As a general rule, you want to borrow cheaply and for the long term. For example if somebody offers you a loan for 50 years 1% interest, you probably want to take that loan 'cause you can probably beat 1% and you have 50 years to pay back. If somebody offers you a loan for 6 months at 15% you generally want to be wary of that because 6 months is a short period of time and interest payments are steep.
When you're looking to use debt in your business, you also want to be very cognizant of timing credit, markets have cycles. Sometimes credit is easy. Sometimes it's cheap and sometimes credit dries up. So, you want to try to take advantage of the credit markets when they're being very generous and when credit dries up if you're the person holding cash you can put that money to work intelligently and acquire things that distress prices.

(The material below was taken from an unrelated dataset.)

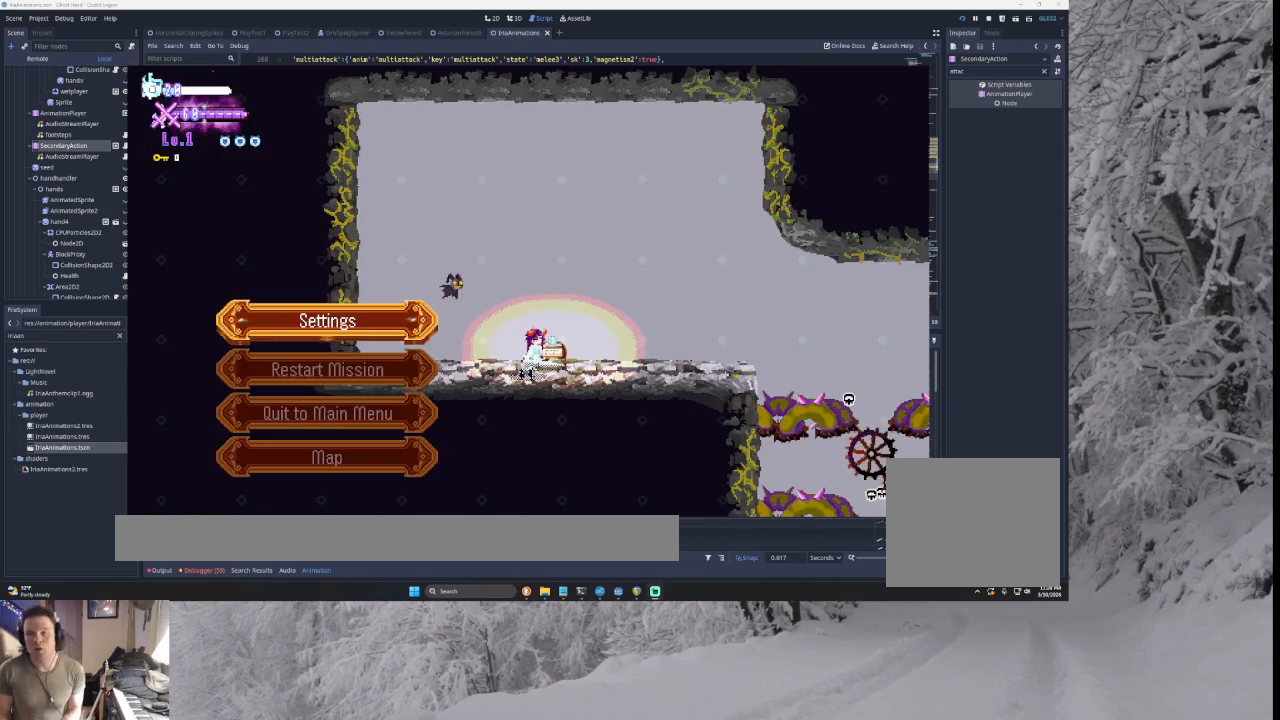
{"buttons": [], "left_stick": "center", "right_stick": "center", "events": [[133, "START", "up"], [200, "left_stick", "down"], [500, "left_stick", "center"]]}
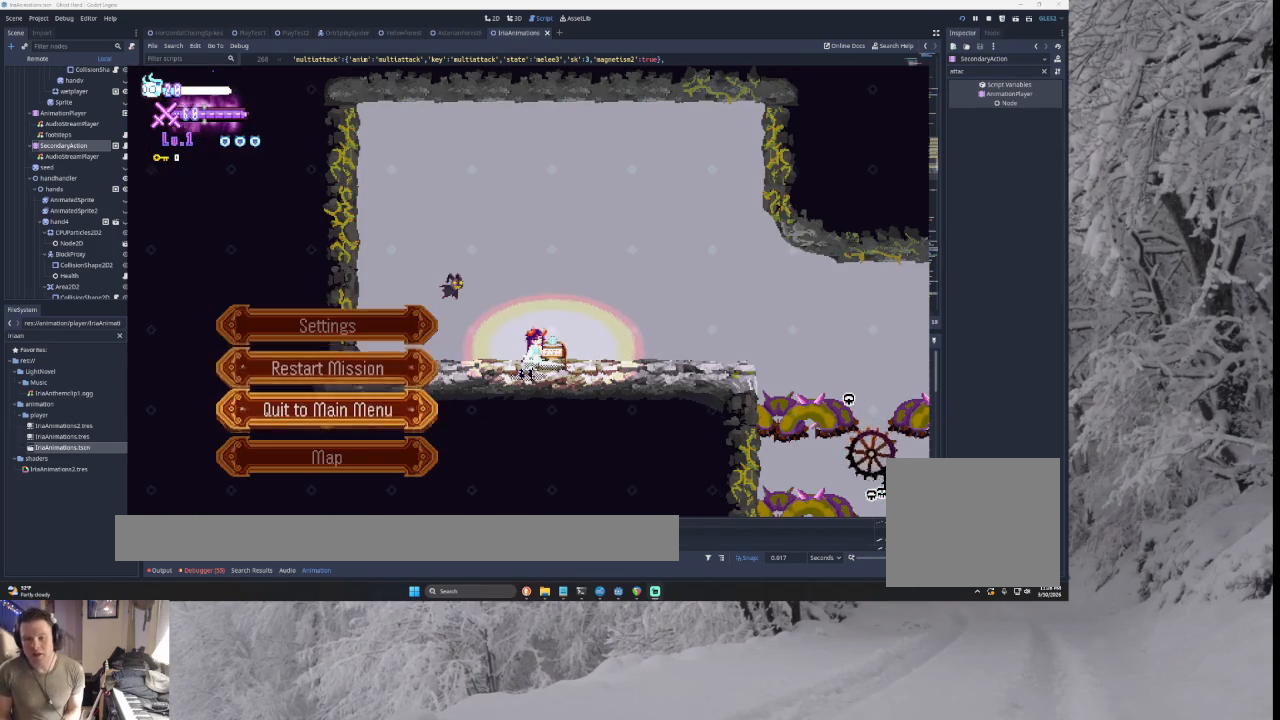
{"buttons": ["SQUARE"], "left_stick": "center", "right_stick": "center", "events": [[133, "SQUARE", "down"], [233, "SQUARE", "up"], [433, "SQUARE", "down"]]}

The use of debt leverage in a business is a common pit fall. It leads to business failure quite frequently and it's because business owners aren't disciplined about when they borrow money. You need to analyze the cost of borrowing money. Think about how you're going to use the borrowed money and just be very careful and be very disciplined and even if everyone else is borrowing money and over leveraging their company, have the discipline to not do that.